### Directions for this task
Can you write out the lines below again, replacing "webinář" with "přednáška" everywhere and changing nothing else?

### Given entries

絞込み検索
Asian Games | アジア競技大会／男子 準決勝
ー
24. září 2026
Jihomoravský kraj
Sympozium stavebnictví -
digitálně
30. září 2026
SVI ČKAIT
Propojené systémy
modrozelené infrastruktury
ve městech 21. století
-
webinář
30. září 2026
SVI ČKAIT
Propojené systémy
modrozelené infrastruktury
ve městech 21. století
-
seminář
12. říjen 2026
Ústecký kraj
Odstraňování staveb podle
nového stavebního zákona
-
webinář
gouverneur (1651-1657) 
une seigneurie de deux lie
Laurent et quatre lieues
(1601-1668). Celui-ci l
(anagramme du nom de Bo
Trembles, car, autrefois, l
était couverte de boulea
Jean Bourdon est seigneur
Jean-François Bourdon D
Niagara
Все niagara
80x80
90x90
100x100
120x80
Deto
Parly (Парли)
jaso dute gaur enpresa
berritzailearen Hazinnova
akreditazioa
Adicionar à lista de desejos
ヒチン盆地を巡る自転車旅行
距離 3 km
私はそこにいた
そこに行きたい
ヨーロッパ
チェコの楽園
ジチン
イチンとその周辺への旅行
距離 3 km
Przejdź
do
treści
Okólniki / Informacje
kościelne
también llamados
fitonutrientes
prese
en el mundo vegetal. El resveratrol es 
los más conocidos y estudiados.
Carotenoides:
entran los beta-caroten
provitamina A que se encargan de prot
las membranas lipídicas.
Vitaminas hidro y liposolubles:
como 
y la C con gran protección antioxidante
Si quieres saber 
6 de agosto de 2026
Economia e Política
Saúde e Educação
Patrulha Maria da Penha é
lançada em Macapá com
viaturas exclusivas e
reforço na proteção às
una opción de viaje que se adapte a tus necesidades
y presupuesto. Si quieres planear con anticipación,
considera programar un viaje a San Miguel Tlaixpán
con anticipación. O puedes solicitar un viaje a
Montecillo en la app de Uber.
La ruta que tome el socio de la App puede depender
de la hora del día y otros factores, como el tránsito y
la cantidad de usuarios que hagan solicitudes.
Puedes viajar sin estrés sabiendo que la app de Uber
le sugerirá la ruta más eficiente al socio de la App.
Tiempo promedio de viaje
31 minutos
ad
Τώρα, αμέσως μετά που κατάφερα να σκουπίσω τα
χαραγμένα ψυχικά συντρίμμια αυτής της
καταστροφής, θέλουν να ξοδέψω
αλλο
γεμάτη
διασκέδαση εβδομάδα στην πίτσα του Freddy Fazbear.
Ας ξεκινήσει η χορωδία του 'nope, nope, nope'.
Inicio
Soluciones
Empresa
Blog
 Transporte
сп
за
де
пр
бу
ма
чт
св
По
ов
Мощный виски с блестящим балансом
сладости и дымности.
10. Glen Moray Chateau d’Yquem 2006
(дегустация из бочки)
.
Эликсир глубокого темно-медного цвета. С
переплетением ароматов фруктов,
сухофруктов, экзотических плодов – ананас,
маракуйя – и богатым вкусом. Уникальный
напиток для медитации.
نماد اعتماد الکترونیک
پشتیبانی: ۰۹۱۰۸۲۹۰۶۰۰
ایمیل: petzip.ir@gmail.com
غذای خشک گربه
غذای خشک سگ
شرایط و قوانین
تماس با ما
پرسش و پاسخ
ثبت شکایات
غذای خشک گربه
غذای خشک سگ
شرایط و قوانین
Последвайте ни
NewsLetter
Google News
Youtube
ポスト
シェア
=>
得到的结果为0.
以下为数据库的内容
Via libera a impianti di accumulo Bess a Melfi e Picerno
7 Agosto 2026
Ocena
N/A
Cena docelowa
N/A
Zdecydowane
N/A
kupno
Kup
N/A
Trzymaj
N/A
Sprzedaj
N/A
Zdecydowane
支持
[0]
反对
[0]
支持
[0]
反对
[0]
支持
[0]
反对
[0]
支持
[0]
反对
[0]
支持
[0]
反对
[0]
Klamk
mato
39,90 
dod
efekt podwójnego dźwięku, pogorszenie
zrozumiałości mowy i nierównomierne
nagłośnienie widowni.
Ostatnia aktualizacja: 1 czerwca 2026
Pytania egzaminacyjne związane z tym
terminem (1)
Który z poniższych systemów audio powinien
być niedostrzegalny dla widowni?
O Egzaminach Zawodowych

### Task solution
絞込み検索
Asian Games | アジア競技大会／男子 準決勝
ー
24. září 2026
Jihomoravský kraj
Sympozium stavebnictví -
digitálně
30. září 2026
SVI ČKAIT
Propojené systémy
modrozelené infrastruktury
ve městech 21. století
-
přednáška
30. září 2026
SVI ČKAIT
Propojené systémy
modrozelené infrastruktury
ve městech 21. století
-
seminář
12. říjen 2026
Ústecký kraj
Odstraňování staveb podle
nového stavebního zákona
-
přednáška
gouverneur (1651-1657) 
une seigneurie de deux lie
Laurent et quatre lieues
(1601-1668). Celui-ci l
(anagramme du nom de Bo
Trembles, car, autrefois, l
était couverte de boulea
Jean Bourdon est seigneur
Jean-François Bourdon D
Niagara
Все niagara
80x80
90x90
100x100
120x80
Deto
Parly (Парли)
jaso dute gaur enpresa
berritzailearen Hazinnova
akreditazioa
Adicionar à lista de desejos
ヒチン盆地を巡る自転車旅行
距離 3 km
私はそこにいた
そこに行きたい
ヨーロッパ
チェコの楽園
ジチン
イチンとその周辺への旅行
距離 3 km
Przejdź
do
treści
Okólniki / Informacje
kościelne
también llamados
fitonutrientes
prese
en el mundo vegetal. El resveratrol es 
los más conocidos y estudiados.
Carotenoides:
entran los beta-caroten
provitamina A que se encargan de prot
las membranas lipídicas.
Vitaminas hidro y liposolubles:
como 
y la C con gran protección antioxidante
Si quieres saber 
6 de agosto de 2026
Economia e Política
Saúde e Educação
Patrulha Maria da Penha é
lançada em Macapá com
viaturas exclusivas e
reforço na proteção às
una opción de viaje que se adapte a tus necesidades
y presupuesto. Si quieres planear con anticipación,
considera programar un viaje a San Miguel Tlaixpán
con anticipación. O puedes solicitar un viaje a
Montecillo en la app de Uber.
La ruta que tome el socio de la App puede depender
de la hora del día y otros factores, como el tránsito y
la cantidad de usuarios que hagan solicitudes.
Puedes viajar sin estrés sabiendo que la app de Uber
le sugerirá la ruta más eficiente al socio de la App.
Tiempo promedio de viaje
31 minutos
ad
Τώρα, αμέσως μετά που κατάφερα να σκουπίσω τα
χαραγμένα ψυχικά συντρίμμια αυτής της
καταστροφής, θέλουν να ξοδέψω
αλλο
γεμάτη
διασκέδαση εβδομάδα στην πίτσα του Freddy Fazbear.
Ας ξεκινήσει η χορωδία του 'nope, nope, nope'.
Inicio
Soluciones
Empresa
Blog
 Transporte
сп
за
де
пр
бу
ма
чт
св
По
ов
Мощный виски с блестящим балансом
сладости и дымности.
10. Glen Moray Chateau d’Yquem 2006
(дегустация из бочки)
.
Эликсир глубокого темно-медного цвета. С
переплетением ароматов фруктов,
сухофруктов, экзотических плодов – ананас,
маракуйя – и богатым вкусом. Уникальный
напиток для медитации.
نماد اعتماد الکترونیک
پشتیبانی: ۰۹۱۰۸۲۹۰۶۰۰
ایمیل: petzip.ir@gmail.com
غذای خشک گربه
غذای خشک سگ
شرایط و قوانین
تماس با ما
پرسش و پاسخ
ثبت شکایات
غذای خشک گربه
غذای خشک سگ
شرایط و قوانین
Последвайте ни
NewsLetter
Google News
Youtube
ポスト
シェア
=>
得到的结果为0.
以下为数据库的内容
Via libera a impianti di accumulo Bess a Melfi e Picerno
7 Agosto 2026
Ocena
N/A
Cena docelowa
N/A
Zdecydowane
N/A
kupno
Kup
N/A
Trzymaj
N/A
Sprzedaj
N/A
Zdecydowane
支持
[0]
反对
[0]
支持
[0]
反对
[0]
支持
[0]
反对
[0]
支持
[0]
反对
[0]
支持
[0]
反对
[0]
Klamk
mato
39,90 
dod
efekt podwójnego dźwięku, pogorszenie
zrozumiałości mowy i nierównomierne
nagłośnienie widowni.
Ostatnia aktualizacja: 1 czerwca 2026
Pytania egzaminacyjne związane z tym
terminem (1)
Który z poniższych systemów audio powinien
być niedostrzegalny dla widowni?
O Egzaminach Zawodowych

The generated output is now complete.